▸ **Task objective**
Copy the entries below word for word, omitting the images.

▸ **Data extracts**

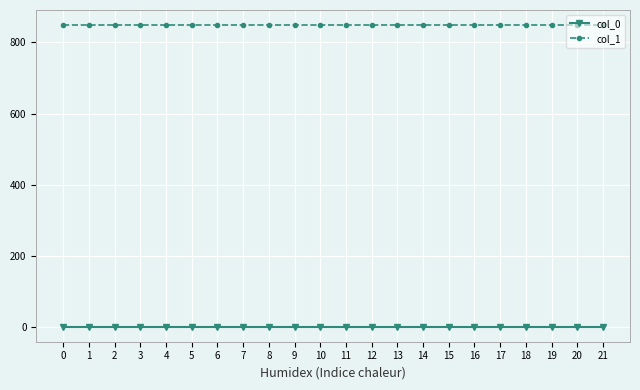

Reading left to right, list all the values displayed in this chart.

col_0: 0=0.7	1=0.7	2=0.7	3=0.7	4=0.7	5=0.7	6=0.7	7=0.7	8=0.7	9=0.7	10=0.7	11=0.7	12=0.7	13=0.7	14=0.7	15=0.7	16=0.7	17=0.7	18=0.7	19=0.7	20=0.7	21=0.7
col_1: 0=848.8	1=848.8	2=848.8	3=848.8	4=848.8	5=848.8	6=848.8	7=848.8	8=848.8	9=848.8	10=848.8	11=848.8	12=848.8	13=848.8	14=848.8	15=848.8	16=848.8	17=848.8	18=848.8	19=848.8	20=848.8	21=848.8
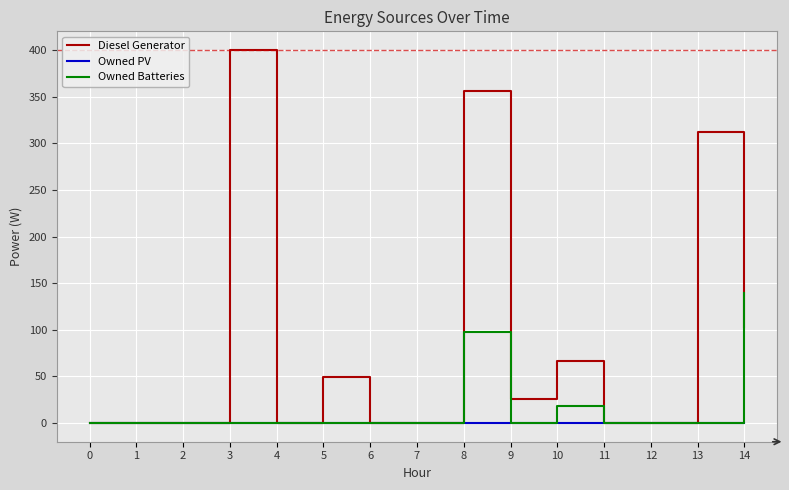

Reading left to right, extract all data points from this chart.

Diesel Generator: 0	0	0	400	0	49	0	0	356	26	67	0	0	312	103
Owned PV: 0	0	0	0	0	0	0	0	0	0	0	0	0	0	0
Owned Batteries: 0	0	0	0	0	0	0	0	98	0	18	0	0	0	139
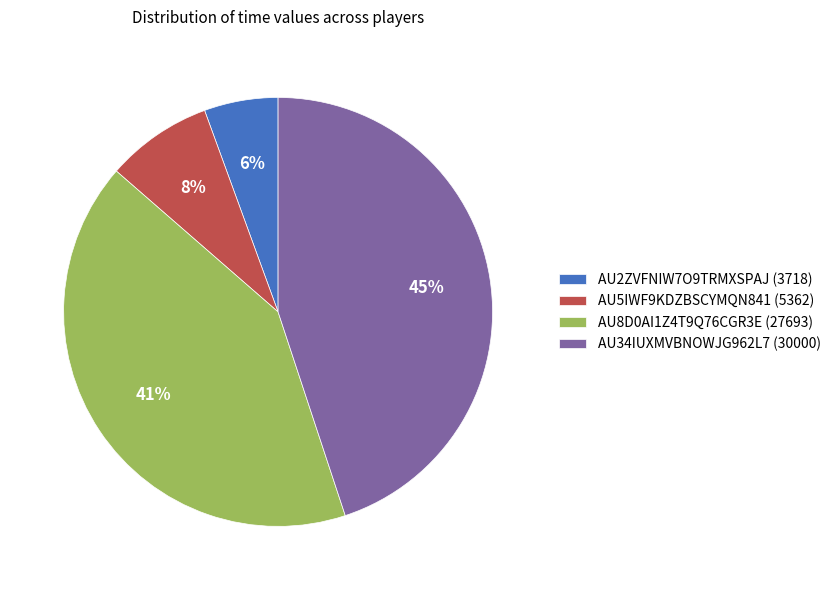

To the nearest percent, what portion does AU2ZVFNIW7O9TRMXSPAJ (3718) represent?

6%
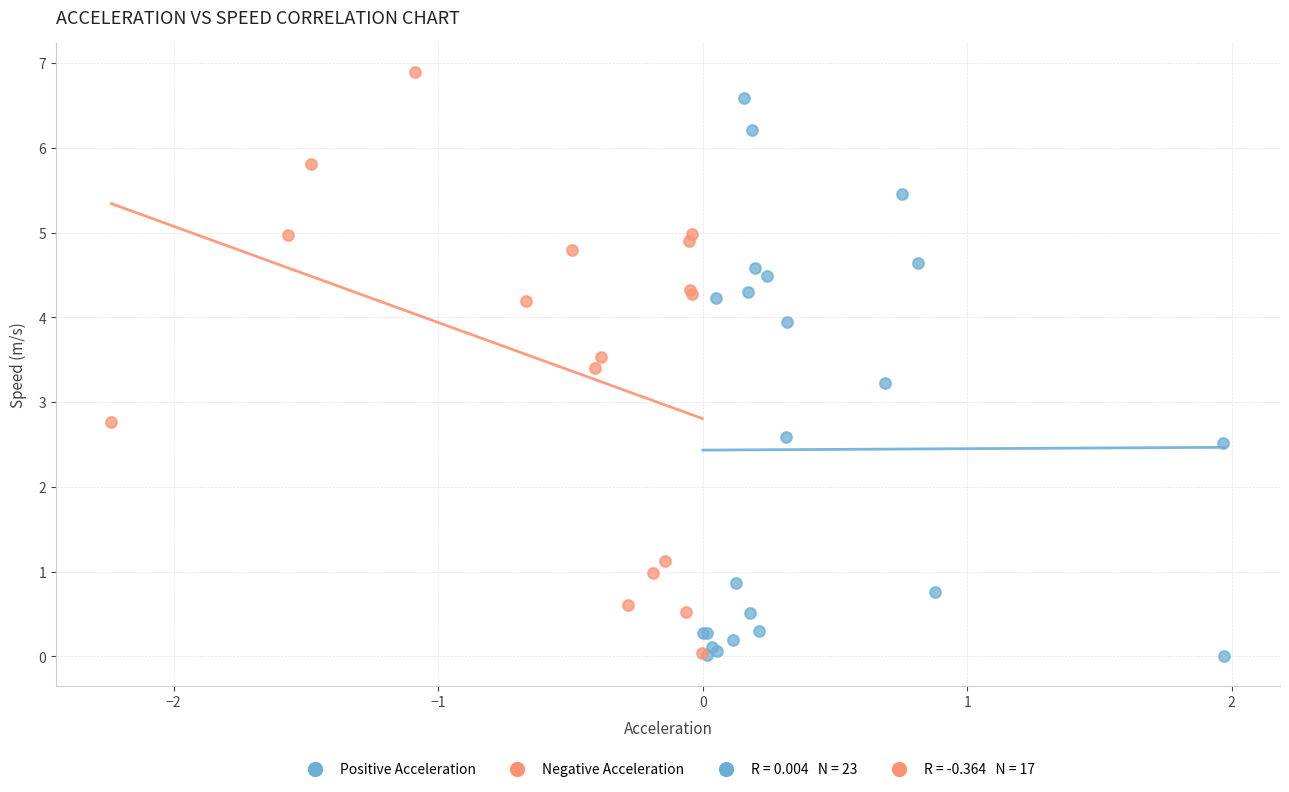

Which series has the widest spread of Y values?

Negative Acceleration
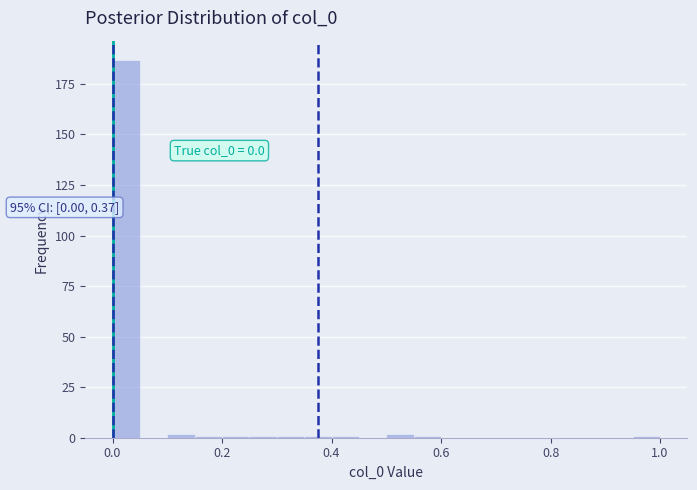

Read against the x-axis, roughly where is the centre of the tallest bar?

0.02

▸ **Response**
Reading left to right, list all the values displayed in this chart.

col_0: 0=0.7	1=0.7	2=0.7	3=0.7	4=0.7	5=0.7	6=0.7	7=0.7	8=0.7	9=0.7	10=0.7	11=0.7	12=0.7	13=0.7	14=0.7	15=0.7	16=0.7	17=0.7	18=0.7	19=0.7	20=0.7	21=0.7
col_1: 0=848.8	1=848.8	2=848.8	3=848.8	4=848.8	5=848.8	6=848.8	7=848.8	8=848.8	9=848.8	10=848.8	11=848.8	12=848.8	13=848.8	14=848.8	15=848.8	16=848.8	17=848.8	18=848.8	19=848.8	20=848.8	21=848.8

Reading left to right, extract all data points from this chart.

Diesel Generator: 0	0	0	400	0	49	0	0	356	26	67	0	0	312	103
Owned PV: 0	0	0	0	0	0	0	0	0	0	0	0	0	0	0
Owned Batteries: 0	0	0	0	0	0	0	0	98	0	18	0	0	0	139

To the nearest percent, what portion does AU2ZVFNIW7O9TRMXSPAJ (3718) represent?

6%

Which series has the widest spread of Y values?

Negative Acceleration

Read against the x-axis, roughly where is the centre of the tallest bar?

0.02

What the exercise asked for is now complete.